Un Renard au déclin d'une longue carrière
Gisait faible, malade, épuisé, moribond,
L'âge avait dessoudé de ses dents la charnière,
L'appétit lui faisait faux bond.
Sa race en attendant ses volontés dernières,
Nombreuse, se tenait près de lui . Le mourant
Avec effort se mit sur son séant,
Et bientôt de ses mâchelières
Il sortit en geignant cette triste oraison :
"Ah ! mes fils, mes cher fils, écoutez la raison,
Voyez mon cœur gémit sous le poids de mes crimes.
Oui, je vous reconnais trop nombreuses victimes,
Poules et Coqs vous demandez vos fils
Par ma dent meurtrière à vous jadis ravis ;
Et vous aussi, vous qui fûtes mes joies,
Dindons saignants fuyez ! .. fuyez sanglantes Oies ! "
Les Renards affamés cherchent de tous leurs yeux :
"Où sont- ils donc, Papa, ces mets délicieux ?
Avez-vous donc perdu la boule ?
Nous ne voyons ici Coq, ni Dindon, ni Poule,
Aucun de ces friands morceaux
Que vous voyez de votre couche,
L'eau nous en vient cependant à la bouche !"
"Mettez une sourdine à ces désirs brutaux :
Un jour, souffrez qu'un père vous le dise,
Vous paierez chèrement si sotte gourmandise,
Quand le remords viendra vous tirailler d'en haut ;
Et que plus ne pourrez mettre chiens en défaut :
Voyez pièges, fusils partout, sur votre trace
Sont là pour décimer sans pitié notre race ?
Les voleurs, mes chers fils, ne sont jamais heureux,
Ils sont toujours traqués par la police ;
Réformez-vous, devenez vertueux,
Et fuyez l'école du vice.
Attachez-vous à gagner bon renom,
A rendre enfin honnête notre nom !"
"Votre conseil est bon, il est vraiment d'un sage, "
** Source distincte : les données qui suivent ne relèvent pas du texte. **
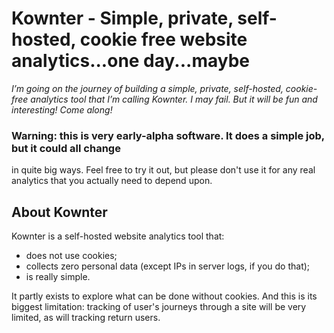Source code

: # Kownter - Simple, private, self-hosted, cookie free website analytics...one day...maybe

_I’m going on the journey of building a simple, private, self-hosted, cookie-free analytics
tool that I’m calling Kownter. I may fail. But it will be fun and interesting! Come along!_

### Warning: this is very early-alpha software. It does a simple job, but it could all change
in quite big ways. Feel free to try it out, but please don't use it for any real analytics
that you actually need to depend upon.

## About Kownter

Kownter is a self-hosted website analytics tool that:

* does not use cookies;
* collects zero personal data (except IPs in server logs, if you do that);
* is really simple.

It partly exists to explore what can be done without cookies. And this is its biggest limitation: tracking of user's journeys through a site will be very limited, as will tracking
return users.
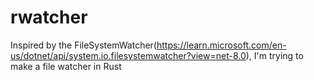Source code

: # rwatcher
Inspired by the FileSystemWatcher(https://learn.microsoft.com/en-us/dotnet/api/system.io.filesystemwatcher?view=net-8.0), I'm trying to make a file watcher in Rust

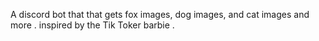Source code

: A discord bot that that gets fox images, dog images, and cat images and more . 
inspired by the Tik Toker barbie . 
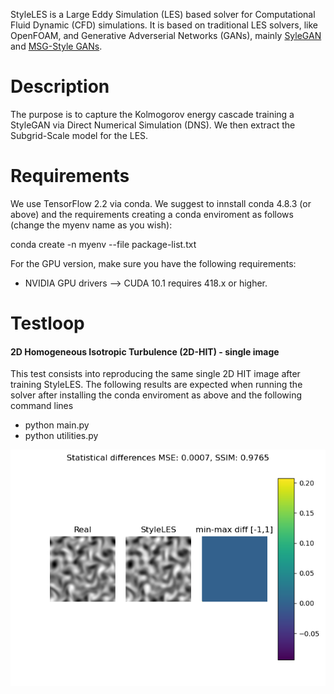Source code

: StyleLES is a Large Eddy Simulation (LES) based solver for Computational Fluid Dynamic (CFD) simulations.
It is based on traditional LES solvers, like OpenFOAM, and Generative Adverserial Networks (GANs), mainly [SyleGAN](https://github.com/NVlabs/stylegan) and [MSG-Style GANs](https://github.com/akanimax/msg-stylegan-tf).

# Description
The purpose is to capture the Kolmogorov energy cascade training a StyleGAN via Direct Numerical Simulation (DNS). We then extract the Subgrid-Scale model for the LES.

# Requirements
We use TensorFlow 2.2 via conda. We suggest to innstall conda 4.8.3 (or above) and the
requirements creating a conda enviroment as follows (change the myenv name as you wish):

conda create -n myenv --file package-list.txt

For the GPU version, make sure you have the following requirements:

- NVIDIA GPU drivers —> CUDA 10.1 requires 418.x or higher.


# Testloop
#### 2D Homogeneous Isotropic Turbulence (2D-HIT) - single image
This test consists into reproducing the same single 2D HIT image after training StyleLES. The following results are expected when running the solver after installing the conda enviroment as above and the following command lines

- python main.py
- python utilities.py

![image info](./testloop/Real_vs_fake.png)

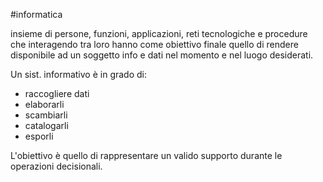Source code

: #informatica

insieme di persone, funzioni, applicazioni, reti tecnologiche e procedure che interagendo tra loro hanno come obiettivo finale quello di rendere disponibile ad un soggetto info e dati nel momento e nel luogo desiderati.

Un sist. informativo è in grado di:
- raccogliere dati
- elaborarli
- scambiarli
- catalogarli
- esporli

L'obiettivo è quello di rappresentare un valido supporto durante le operazioni decisionali.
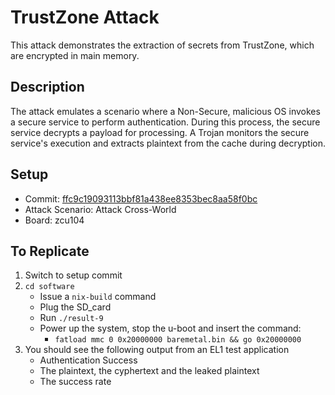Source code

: # TrustZone Attack

This attack demonstrates the extraction of secrets from TrustZone, which are encrypted in main memory.

## Description 

The attack emulates a scenario where a Non-Secure, malicious OS invokes a secure service to perform authentication. During this process, the secure service decrypts a payload for processing. A Trojan monitors the secure service's execution and extracts plaintext from the cache during decryption.
  
## Setup
- Commit: [ffc9c19093113bbf81a438ee8353bec8aa58f0bc](https://github.com/ESCristiano/devil-in-the-fpga/tree/ffc9c19093113bbf81a438ee8353bec8aa58f0bc)
- Attack Scenario: Attack Cross-World
- Board: zcu104
  
## To Replicate 
1. Switch to setup commit
2. `cd software  `
	- Issue a `nix-build` command
	- Plug the SD_card
	- Run `./result-9`
	- Power up the system, stop the u-boot and insert the command:
	    - `fatload mmc 0 0x20000000 baremetal.bin && go 0x20000000`
3. You should see the following output from an EL1 test application
   - Authentication Success 
   - The plaintext, the cyphertext and the leaked plaintext 
   - The success rate 
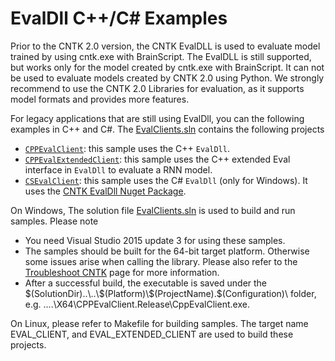 # EvalDll C++/C# Examples

Prior to the CNTK 2.0 version, the CNTK EvalDLL is used to evaluate model trained by using cntk.exe with BrainScript. The EvalDLL 
is still supported, but works only for the model created by cntk.exe with BrainScript. It can not be used to evaluate models created 
by CNTK 2.0 using Python. We strongly recommend to use the CNTK 2.0 Libraries for evaluation, as it supports model formats and provides more features.

For legacy applications that are still using EvalDll, you can the following examples in C++ and C#.
The [EvalClients.sln](https://github.com/Microsoft/CNTK/blob/v2.0/Examples/Evaluation/EvalClients.sln) contains the following projects 
- [`CPPEvalClient`](https://github.com/Microsoft/CNTK/blob/v2.0/Examples/Evaluation/CPPEvalClient): this sample uses the C++ `EvalDll`.
- [`CPPEvalExtendedClient`](https://github.com/Microsoft/CNTK/blob/v2.0/Examples/Evaluation/CPPEvalExtendedClient): this sample uses the C++ extended Eval interface in `EvalDll` to evaluate a RNN model. 
- [`CSEvalClient`](https://github.com/Microsoft/CNTK/blob/v2.0/Examples/Evaluation/CSEvalClient): this sample uses the C# `EvalDll` (only for Windows). It uses the [CNTK EvalDll Nuget Package](https://www.nuget.org/packages/Microsoft.Research.CNTK.CpuEval-mkl/). 
 
On Windows, The solution file [EvalClients.sln](https://github.com/Microsoft/CNTK/blob/v2.0/Examples/Evaluation/EvalClients.sln) is used to build and run samples. Please note 
- You need Visual Studio 2015 update 3 for using these samples.
- The samples should be built for the 64-bit target platform. Otherwise some issues arise when calling the library. Please also refer to the [Troubleshoot CNTK](./Troubleshoot-CNTK.md) page for more information.
- After a successful build, the executable is saved under the $(SolutionDir)..\..\$(Platform)\$(ProjectName).$(Configuration)\ folder, e.g. ..\..\X64\CPPEvalClient.Release\CppEvalClient.exe. 

On Linux, please refer to Makefile for building samples. The target name EVAL_CLIENT, and EVAL_EXTENDED_CLIENT are used to build these projects. 
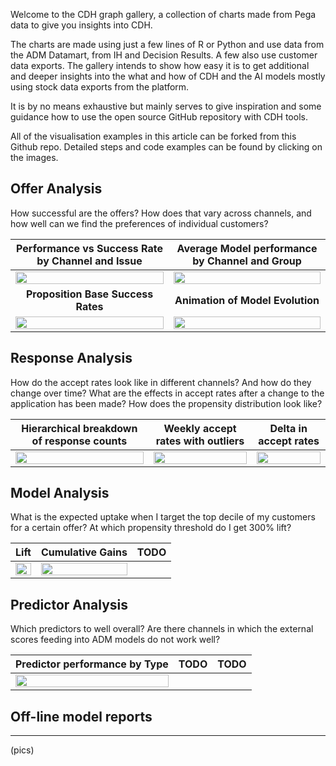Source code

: Welcome to the CDH graph gallery, a collection of charts made from Pega data to give you insights into CDH.

The charts are made using just a few lines of R or Python and use data from the ADM Datamart, from IH and Decision Results. A few also use customer data exports. The gallery intends to show how easy it is to get additional and deeper insights into the what and how of CDH and the AI models mostly using stock data exports from the platform.

It is by no means exhaustive but mainly serves to give inspiration and some guidance how to use the open source GitHub repository with CDH tools.

All of the visualisation examples in this article can be forked from this Github repo. Detailed steps and code examples can be found by clicking on the images.

## Offer Analysis

How successful are the offers? How does that vary across channels, and how well can we find the preferences of individual customers?

| Performance vs Success Rate by Channel and Issue | Average Model performance by Channel and Group |
| :---: | :---: |
| [<img src="/pegasystems/cdh-datascientist-tools/blob/master/images/bubblechart_on_channel_issue.png" width="100%">](CDH-Model-analysis-from-ADM-Datamart) | <img src="/pegasystems/cdh-datascientist-tools/blob/master/images/average_model_performance_by_channel_group.png" width="100%"> |
| **Proposition Base Success Rates** | **Animation of Model Evolution** |
| <img src="/pegasystems/cdh-datascientist-tools/blob/master/images/overall_proposition_success_rates.png" width="100%"> | <img src="/pegasystems/cdh-datascientist-tools/blob/master/images/adm_animation.gif" width="100%"> |

## Response Analysis

How do the accept rates look like in different channels? And how do they change over time? What are the effects in accept rates after a change to the application has been made? How does the propensity distribution look like?

| Hierarchical breakdown of response counts | Weekly accept rates with outliers | Delta in accept rates |
| :---: | :---: | :---: |
| <img src="/pegasystems/cdh-datascientist-tools/blob/master/images/IH_responses_hierarchical_breakdown.png" width="100%"> | <img src="/pegasystems/cdh-datascientist-tools/blob/master/images/IH_weekly_accept_rate_with_outliers.png" width="100%"> | <img src="/pegasystems/cdh-datascientist-tools/blob/master/images/IH_share_delta.png" width="100%"> |

## Model Analysis

What is the expected uptake when I target the top decile of my customers for a certain offer? At which propensity threshold do I get 300% lift?

| Lift | Cumulative Gains | TODO |
| :---: | :---: | :---: |
| <img src="/pegasystems/cdh-datascientist-tools/blob/master/images/lift_offline_modelreport.png" width="100%"> |  <img src="/pegasystems/cdh-datascientist-tools/blob/master/images/cum_gains_offline_modelreport.png" width="100%"> |   |


## Predictor Analysis

Which predictors to well overall? Are there channels in which the external scores feeding into ADM models do not work well?

| Predictor performance by Type | TODO | TODO |
| :---: | :---: | :---: |
| <img src="/pegasystems/cdh-datascientist-tools/blob/master/images/aggregate_predictor_performance.png" width="100%"> |   |   |


## Off-line model reports
***

(pics)


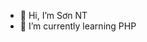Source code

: - 👋 Hi, I’m Sơn NT
- 🌱 I’m currently learning PHP


<!---
sonnt210/sonnt210 is a ✨ special ✨ repository because its `README.md` (this file) appears on your GitHub profile.
You can click the Preview link to take a look at your changes.
--->
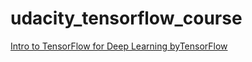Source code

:# udacity_tensorflow_course

[Intro to TensorFlow for Deep Learning
byTensorFlow](https://www.udacity.com/course/intro-to-tensorflow-for-deep-learning--ud187)
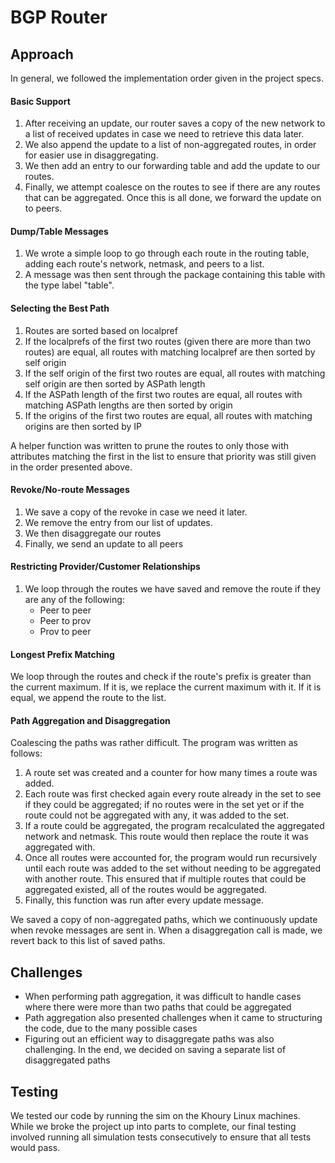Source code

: # BGP Router

## Approach

In general, we followed the implementation order given in the project specs. 

#### Basic Support

1. After receiving an update, our router saves a copy of the new network to a list of received updates in case we need to retrieve this data later. 
2. We also append the update to a list of non-aggregated routes, in order for easier use in disaggregating. 
3. We then add an entry to our forwarding table and add the update to our routes. 
4. Finally, we attempt coalesce on the routes to see if there are any routes that can be aggregated. Once this is all done, we forward the update on to peers. 

#### Dump/Table Messages

1. We wrote a simple loop to go through each route in the routing table, adding each route's network, netmask, and peers to a list. 
2. A message was then sent through the package containing this table with the type label "table". 

#### Selecting the Best Path

1. Routes are sorted based on localpref
2. If the localprefs of the first two routes (given there are more than two routes) are equal, all routes with matching
   localpref are then sorted by self origin
3. If the self origin of the first two routes are equal, all routes with matching self origin are then sorted by ASPath
   length
4. If the ASPath length of the first two routes are equal, all routes with matching ASPath lengths are then sorted by
   origin
5. If the origins of the first two routes are equal, all routes with matching origins are then sorted by IP

A helper function was written to prune the routes to only those with attributes matching the first in the list to ensure
that priority was still given in the order presented above.

#### Revoke/No-route Messages

1. We save a copy of the revoke in case we need it later. 
2. We remove the entry from our list of updates.
3. We then disaggregate our routes
4. Finally, we send an update to all peers

#### Restricting Provider/Customer Relationships

1. We loop through the routes we have saved and remove the route if they are any of the following:
   - Peer to peer
   - Peer to prov
   - Prov to peer

#### Longest Prefix Matching

We loop through the routes and check if the route's prefix is greater than the current maximum. If it is, we replace the current maximum with it. If it is equal, we append the route to the list. 

#### Path Aggregation and Disaggregation

Coalescing the paths was rather difficult. The program was written as follows:

1. A route set was created and a counter for how many times a route was added.
2. Each route was first checked again every route already in the set to see if they could be aggregated; if no routes
   were in the set yet or if the route could not be aggregated with any, it was added to the set.
3. If a route could be aggregated, the program recalculated the aggregated network and netmask. This route would then
   replace the route it was aggregated with.
4. Once all routes were accounted for, the program would run recursively until each route was added to the set without
   needing to be aggregated with another route. This ensured that if multiple routes that could be aggregated existed,
   all of the routes would be aggregated.
5. Finally, this function was run after every update message.

We saved a copy of non-aggregated paths, which we continuously update when revoke messages are sent in. When a disaggregation call is made, we revert back to this list of saved paths. 

## Challenges

- When performing path aggregation, it was difficult to handle cases where there were more than two paths that could be
  aggregated
- Path aggregation also presented challenges when it came to structuring the code, due to the many possible cases
- Figuring out an efficient way to disaggregate paths was also challenging. In the end, we decided on saving a separate list of disaggregated paths

## Testing

We tested our code by running the sim on the Khoury Linux machines. While we broke the project up into parts to
complete, our final testing involved running all simulation tests consecutively to ensure that all tests would pass.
Répondit un Renard, " mais las ! c'est bien dommage
Que nous ne puissions pas le suivre, cher papa ;
Dans l'histoire de nos ancêtres,
Une vérité me frappa :
C'est, qu'entre nous, toujours ce furent de vieux reîtres,
De père en fils enfin nous sommes des voleurs,
Comme tels signalés aux humaines fureurs.
Fussions-nous innocents ainsi que brebis blanche
Depuis lundi jusqu'à dimanche,
Brouterions-nous l'herbe et le thym
Sans arrière pensée, et du soir au matin,
Que si juchoir était la nuit par aventure
Dévalisé, j'en suis certain,
Nous serions accusés d'avoir commis l'injure,
Et d'avoir pris part au festin.
Quand bon renom se perd, adieu la bonhomie,
Ni ni, c'est fini, ne se rattrape mie ! "
"Puisqu'il en est ainsi, reprend le vieux Renard,
(Chût ! j'entends, je le crois un gloussement de poule)
Allez, chassez la sans retard,
Mais soyez modérés et qu'aucun ne se soûle ;
Il se pourrait d'ailleurs, c'est un cas médical
Qu'un tout jeune poulet ne me fit pas de mal."